Oral Seks Munurut Ulama Kontemporer

 
Oral Seks Munurut Ulama Kontemporer

Berangkat dari kaidah umum para ulama klasik, selanjutnya oral seks dibahas juga oleh sejumlah ulama kontemporer:

- Ali Jum'ah, Mufti Mesir:

السؤال  سألني أحدهم عن الحكم الشرعي عن مسألة مص، أو لعق الرجل لفرج المرأة، أو العكس - أجلكم الله - هل هو حرام؟

الجواب  يجوز لكل من الزوجين الاستمتاع من الآخر بكل شئ ما خلا الدبر والحيضة للأحاديث الواردة، انظر ما رواه البخاري (302)، ومسلم (293) وفي الحيض نص قرآني انظر سورة البقرة الآية (222).

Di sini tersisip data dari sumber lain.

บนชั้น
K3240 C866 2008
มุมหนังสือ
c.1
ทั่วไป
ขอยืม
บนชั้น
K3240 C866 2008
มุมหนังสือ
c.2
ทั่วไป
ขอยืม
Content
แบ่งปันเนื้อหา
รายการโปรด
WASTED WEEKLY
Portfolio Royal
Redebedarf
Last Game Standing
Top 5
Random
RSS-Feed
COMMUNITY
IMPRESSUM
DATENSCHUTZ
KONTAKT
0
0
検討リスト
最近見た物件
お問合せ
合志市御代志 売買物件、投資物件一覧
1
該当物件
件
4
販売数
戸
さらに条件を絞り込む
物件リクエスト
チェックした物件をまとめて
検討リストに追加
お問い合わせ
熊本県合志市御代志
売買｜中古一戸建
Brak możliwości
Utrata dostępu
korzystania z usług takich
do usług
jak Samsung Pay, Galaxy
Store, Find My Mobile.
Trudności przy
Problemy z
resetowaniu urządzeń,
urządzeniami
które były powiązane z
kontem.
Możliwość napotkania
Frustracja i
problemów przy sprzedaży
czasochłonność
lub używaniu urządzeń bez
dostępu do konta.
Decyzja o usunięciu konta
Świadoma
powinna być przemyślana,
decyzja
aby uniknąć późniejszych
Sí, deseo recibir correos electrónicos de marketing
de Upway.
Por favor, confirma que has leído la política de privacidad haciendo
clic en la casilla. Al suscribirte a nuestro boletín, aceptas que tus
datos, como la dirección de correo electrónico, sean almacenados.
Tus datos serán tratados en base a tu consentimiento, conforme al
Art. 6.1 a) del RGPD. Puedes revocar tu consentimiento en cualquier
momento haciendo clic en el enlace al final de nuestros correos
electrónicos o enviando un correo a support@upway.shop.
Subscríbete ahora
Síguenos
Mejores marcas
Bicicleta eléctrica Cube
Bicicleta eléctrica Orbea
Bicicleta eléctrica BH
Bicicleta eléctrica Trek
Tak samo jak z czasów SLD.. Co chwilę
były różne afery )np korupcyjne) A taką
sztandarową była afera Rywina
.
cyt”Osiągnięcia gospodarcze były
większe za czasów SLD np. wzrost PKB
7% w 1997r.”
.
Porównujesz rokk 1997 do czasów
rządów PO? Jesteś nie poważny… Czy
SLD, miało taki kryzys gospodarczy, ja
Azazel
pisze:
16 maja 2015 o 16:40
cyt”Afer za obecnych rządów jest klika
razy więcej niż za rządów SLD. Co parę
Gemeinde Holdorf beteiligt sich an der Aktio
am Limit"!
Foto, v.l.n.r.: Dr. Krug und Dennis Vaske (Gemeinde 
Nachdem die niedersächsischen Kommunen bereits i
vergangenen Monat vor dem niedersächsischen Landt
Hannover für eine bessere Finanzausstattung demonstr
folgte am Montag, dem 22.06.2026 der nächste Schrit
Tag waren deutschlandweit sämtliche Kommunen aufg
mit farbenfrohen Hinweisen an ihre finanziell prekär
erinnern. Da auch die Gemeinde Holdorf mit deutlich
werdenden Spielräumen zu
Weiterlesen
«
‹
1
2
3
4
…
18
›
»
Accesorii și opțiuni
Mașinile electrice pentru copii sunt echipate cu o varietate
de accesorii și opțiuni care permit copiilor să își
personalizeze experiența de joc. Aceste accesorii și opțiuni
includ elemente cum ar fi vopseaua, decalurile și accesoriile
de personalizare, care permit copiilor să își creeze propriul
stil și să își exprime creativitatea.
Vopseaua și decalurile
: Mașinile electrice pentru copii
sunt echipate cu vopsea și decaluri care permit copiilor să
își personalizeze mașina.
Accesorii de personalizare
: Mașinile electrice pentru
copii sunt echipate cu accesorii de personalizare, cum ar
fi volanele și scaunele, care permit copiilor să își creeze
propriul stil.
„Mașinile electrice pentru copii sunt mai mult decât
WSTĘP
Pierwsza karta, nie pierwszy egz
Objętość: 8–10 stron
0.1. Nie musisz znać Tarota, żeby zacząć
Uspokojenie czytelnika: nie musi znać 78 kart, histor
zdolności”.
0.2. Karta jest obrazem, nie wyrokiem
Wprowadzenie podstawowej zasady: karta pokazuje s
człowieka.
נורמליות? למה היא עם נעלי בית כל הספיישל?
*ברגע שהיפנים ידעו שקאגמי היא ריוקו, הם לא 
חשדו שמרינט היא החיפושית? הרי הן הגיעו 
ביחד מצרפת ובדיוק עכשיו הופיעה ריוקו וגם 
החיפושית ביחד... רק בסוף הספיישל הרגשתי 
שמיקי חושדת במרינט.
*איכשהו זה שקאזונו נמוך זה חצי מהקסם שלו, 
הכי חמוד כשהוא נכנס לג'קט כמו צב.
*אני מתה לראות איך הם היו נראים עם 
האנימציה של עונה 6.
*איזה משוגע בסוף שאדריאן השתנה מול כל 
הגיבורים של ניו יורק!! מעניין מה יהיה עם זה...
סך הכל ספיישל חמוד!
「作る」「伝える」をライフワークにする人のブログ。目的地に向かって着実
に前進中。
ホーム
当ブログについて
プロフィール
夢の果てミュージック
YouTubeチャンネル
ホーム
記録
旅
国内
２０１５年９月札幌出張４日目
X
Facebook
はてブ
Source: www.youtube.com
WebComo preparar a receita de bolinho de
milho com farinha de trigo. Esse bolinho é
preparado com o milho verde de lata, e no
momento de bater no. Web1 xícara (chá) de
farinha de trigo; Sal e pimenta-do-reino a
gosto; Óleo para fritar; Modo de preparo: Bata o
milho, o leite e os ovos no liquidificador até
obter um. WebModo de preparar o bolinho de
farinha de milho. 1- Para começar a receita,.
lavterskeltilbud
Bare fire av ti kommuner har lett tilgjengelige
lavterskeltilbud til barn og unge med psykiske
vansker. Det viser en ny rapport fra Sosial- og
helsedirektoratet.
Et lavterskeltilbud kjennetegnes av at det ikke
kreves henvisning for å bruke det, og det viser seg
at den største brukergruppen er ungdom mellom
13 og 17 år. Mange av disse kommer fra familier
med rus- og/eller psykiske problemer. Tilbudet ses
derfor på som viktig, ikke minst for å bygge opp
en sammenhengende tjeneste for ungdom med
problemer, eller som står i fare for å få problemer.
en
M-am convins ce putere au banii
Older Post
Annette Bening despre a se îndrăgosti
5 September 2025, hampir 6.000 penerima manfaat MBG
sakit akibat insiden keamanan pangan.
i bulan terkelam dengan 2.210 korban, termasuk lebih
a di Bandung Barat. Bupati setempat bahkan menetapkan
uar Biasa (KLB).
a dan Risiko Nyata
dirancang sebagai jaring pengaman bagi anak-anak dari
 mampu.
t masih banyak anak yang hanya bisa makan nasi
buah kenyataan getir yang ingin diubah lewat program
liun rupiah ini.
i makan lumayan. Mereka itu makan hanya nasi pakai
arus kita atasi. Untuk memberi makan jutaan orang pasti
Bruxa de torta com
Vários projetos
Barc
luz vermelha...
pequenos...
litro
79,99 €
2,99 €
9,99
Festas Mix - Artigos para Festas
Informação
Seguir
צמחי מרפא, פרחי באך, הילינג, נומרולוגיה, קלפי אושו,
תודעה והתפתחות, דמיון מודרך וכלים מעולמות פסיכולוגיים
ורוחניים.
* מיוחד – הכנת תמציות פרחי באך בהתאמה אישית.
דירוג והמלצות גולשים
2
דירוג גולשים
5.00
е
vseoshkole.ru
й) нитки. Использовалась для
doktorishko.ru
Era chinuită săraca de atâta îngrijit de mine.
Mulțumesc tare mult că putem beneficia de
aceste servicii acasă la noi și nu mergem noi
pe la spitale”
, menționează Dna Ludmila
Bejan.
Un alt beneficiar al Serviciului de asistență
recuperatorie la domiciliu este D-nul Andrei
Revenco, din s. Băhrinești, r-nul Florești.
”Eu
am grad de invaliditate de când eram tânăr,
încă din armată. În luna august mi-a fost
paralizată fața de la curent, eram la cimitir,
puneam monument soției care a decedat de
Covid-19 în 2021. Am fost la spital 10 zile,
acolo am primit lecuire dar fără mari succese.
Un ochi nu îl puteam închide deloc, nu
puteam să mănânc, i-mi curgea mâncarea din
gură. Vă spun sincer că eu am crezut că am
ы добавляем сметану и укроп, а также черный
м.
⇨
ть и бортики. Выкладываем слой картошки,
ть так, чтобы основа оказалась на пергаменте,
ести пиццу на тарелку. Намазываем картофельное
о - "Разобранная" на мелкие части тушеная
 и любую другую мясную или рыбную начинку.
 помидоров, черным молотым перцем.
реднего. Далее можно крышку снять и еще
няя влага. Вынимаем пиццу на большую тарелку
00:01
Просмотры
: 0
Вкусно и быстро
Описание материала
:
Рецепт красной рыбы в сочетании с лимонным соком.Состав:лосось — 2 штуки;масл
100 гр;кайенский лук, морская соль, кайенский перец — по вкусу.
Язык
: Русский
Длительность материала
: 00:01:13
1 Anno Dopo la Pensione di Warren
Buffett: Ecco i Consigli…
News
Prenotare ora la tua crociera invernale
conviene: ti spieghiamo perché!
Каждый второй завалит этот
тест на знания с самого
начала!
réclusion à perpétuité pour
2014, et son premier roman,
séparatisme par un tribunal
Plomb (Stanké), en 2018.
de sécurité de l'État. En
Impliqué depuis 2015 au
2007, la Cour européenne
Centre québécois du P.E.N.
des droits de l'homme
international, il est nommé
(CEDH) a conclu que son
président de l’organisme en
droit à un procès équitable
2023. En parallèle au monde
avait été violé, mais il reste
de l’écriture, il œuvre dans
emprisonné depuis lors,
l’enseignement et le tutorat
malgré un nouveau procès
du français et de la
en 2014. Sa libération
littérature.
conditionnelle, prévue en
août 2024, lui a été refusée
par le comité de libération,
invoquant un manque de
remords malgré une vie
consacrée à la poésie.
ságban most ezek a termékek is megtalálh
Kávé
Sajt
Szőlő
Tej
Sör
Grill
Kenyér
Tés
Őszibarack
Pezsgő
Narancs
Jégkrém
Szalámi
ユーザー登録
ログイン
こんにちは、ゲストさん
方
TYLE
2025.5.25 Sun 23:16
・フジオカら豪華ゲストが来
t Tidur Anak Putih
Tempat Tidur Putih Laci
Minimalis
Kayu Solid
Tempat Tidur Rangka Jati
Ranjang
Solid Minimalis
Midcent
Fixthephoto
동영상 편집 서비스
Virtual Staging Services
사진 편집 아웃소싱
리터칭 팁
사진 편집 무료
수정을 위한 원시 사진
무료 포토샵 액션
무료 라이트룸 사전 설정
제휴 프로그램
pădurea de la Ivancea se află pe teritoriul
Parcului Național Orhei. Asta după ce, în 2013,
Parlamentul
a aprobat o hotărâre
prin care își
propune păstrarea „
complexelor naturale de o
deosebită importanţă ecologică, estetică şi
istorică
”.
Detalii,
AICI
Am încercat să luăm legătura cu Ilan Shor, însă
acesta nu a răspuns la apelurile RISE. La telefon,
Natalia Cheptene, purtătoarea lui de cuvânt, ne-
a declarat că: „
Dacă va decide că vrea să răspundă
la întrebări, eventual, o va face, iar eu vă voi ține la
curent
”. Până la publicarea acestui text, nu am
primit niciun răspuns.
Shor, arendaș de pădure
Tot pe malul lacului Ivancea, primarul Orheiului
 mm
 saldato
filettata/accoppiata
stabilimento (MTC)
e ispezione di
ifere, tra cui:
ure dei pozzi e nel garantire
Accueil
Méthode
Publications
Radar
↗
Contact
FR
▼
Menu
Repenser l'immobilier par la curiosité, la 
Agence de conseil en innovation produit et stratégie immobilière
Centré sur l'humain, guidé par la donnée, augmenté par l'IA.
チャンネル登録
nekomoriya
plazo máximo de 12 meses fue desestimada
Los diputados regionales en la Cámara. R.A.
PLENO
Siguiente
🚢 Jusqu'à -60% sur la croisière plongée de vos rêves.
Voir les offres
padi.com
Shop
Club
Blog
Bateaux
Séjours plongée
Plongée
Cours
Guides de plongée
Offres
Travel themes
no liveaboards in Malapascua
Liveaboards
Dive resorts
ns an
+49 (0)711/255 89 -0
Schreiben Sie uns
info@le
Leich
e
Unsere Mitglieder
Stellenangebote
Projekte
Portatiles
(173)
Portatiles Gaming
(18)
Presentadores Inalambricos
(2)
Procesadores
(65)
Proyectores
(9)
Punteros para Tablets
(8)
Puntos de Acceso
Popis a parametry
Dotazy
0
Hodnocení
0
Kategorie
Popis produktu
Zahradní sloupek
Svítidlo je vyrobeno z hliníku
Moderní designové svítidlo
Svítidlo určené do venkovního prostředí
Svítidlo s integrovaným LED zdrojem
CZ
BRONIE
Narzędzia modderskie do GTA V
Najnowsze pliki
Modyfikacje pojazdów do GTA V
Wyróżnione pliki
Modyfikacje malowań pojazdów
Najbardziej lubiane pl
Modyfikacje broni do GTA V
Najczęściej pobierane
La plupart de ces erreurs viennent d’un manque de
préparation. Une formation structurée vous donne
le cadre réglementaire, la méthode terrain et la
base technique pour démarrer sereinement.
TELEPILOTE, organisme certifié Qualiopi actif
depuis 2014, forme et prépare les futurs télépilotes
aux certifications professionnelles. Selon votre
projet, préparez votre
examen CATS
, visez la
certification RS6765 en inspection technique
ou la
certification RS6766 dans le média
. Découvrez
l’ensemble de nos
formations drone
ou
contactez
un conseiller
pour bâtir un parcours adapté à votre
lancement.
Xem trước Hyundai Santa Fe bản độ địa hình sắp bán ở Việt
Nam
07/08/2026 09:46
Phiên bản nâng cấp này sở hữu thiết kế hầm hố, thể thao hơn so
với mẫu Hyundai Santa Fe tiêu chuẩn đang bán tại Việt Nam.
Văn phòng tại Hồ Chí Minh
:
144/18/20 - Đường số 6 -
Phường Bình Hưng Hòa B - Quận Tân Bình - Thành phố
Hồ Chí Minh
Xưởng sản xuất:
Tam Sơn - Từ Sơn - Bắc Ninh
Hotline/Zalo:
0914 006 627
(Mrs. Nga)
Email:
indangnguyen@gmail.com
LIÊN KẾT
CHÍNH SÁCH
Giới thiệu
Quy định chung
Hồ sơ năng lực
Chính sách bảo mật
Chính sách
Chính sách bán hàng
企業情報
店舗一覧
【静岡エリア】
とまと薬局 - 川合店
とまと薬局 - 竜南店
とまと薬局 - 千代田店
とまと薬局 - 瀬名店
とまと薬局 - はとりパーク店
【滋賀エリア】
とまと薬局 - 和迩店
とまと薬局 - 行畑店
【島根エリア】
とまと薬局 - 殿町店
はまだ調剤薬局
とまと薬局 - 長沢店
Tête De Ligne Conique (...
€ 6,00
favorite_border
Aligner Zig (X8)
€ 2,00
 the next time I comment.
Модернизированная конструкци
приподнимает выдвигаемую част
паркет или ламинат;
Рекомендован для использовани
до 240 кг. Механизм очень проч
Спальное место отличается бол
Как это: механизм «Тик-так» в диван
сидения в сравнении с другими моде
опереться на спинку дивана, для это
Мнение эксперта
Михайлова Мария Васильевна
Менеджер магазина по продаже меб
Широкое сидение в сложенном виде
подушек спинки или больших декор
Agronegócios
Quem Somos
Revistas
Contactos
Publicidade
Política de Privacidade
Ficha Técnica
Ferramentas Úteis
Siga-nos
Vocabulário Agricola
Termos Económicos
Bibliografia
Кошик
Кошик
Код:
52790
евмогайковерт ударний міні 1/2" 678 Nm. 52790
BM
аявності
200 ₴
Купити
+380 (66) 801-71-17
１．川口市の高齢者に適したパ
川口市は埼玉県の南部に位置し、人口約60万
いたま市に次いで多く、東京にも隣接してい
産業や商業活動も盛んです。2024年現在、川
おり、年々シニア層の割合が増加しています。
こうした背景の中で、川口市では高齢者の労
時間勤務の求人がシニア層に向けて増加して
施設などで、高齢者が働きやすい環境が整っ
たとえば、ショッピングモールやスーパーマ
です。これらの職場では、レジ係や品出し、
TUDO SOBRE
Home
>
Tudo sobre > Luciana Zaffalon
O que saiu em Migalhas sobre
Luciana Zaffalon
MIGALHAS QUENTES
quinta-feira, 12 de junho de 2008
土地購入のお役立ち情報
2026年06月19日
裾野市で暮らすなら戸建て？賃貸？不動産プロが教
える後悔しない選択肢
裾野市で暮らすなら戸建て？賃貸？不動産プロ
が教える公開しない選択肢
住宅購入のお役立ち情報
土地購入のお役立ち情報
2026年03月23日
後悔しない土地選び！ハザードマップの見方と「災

"Pertanyaan: Seseorang bertanya kepadaku tentang masalah menghisap, atau menelannya lelaki terhadap alat kelamin wanita atau sebaliknya -semoga Allah mengagungkanmu- apakah hal itu diharamkan?

Jawaban: Diperbolehkan bagi suami-istri untuk mencumbui satu sama lain dengan apapun selain pada dubur serta dalam keadaan haidh, berlandaskan sejumlah hadits, lihatlah riwayat Bukhari no. 302, riwayat Muslim no. 293, dan al-Baqarah ayat 222."

- Said Ramadhan al-Buthi, Mufti Suriah:

ما المحرَّمات في الاستمتاع الجنسي بين الزوجين؟

العلاقات الجنسية واسعة النطاق ، ولم يحرم إلا أمورًا ضيقة ، وفي هذه النظرة التوسعية دعوة لكل من الرجل والمرأة للاكتفاء بالمعاشرة المباحة ، وترك كل علاقة محرمة ،

والمحرم في العلاقة الجنسية بين الزوجين هو الجماع وقت الحيض ، والجماع في الدبر ، وكل استمتاع ثبت ضرره ،لأنه لا ضرر ولا ضرار، وماسوى ذلك فيرجع للعرف وللزوجين على أنه لا يجب إكراه أحد الزوجين للآخر في فعل شيء

إن الحقَّ المتبادل بين الزوجين ليس خصوص (الجماع) بل عموم ما سمّاه القرآن (الاستمتاع)، وهذا يعني أن لكلٍّ من الزوجين أن يذهب في الاستمتاع بزوجه المذهب الذي يريد، من جماع وغيره.ولا يستثنى من ذلك إلا ثلاثة أمور:

1ـ الجماع أيام الطَّمث..

2ـ الجماع في الدبر، أي الإيلاج في الشرج..

3ـ المداعبات التي ثبت أنها تضرُّ أحد الزوجين أو كليهما، بشهادة أصحاب الاختصاص أي الأطباء.

أما ما وراء هذه الأمور الثلاثة المحرَّمة، فباقٍ على أصل الإباحة الشرعية...

"Apakah yang diharamkan dari percumbuan seksual di antara suami-istri ?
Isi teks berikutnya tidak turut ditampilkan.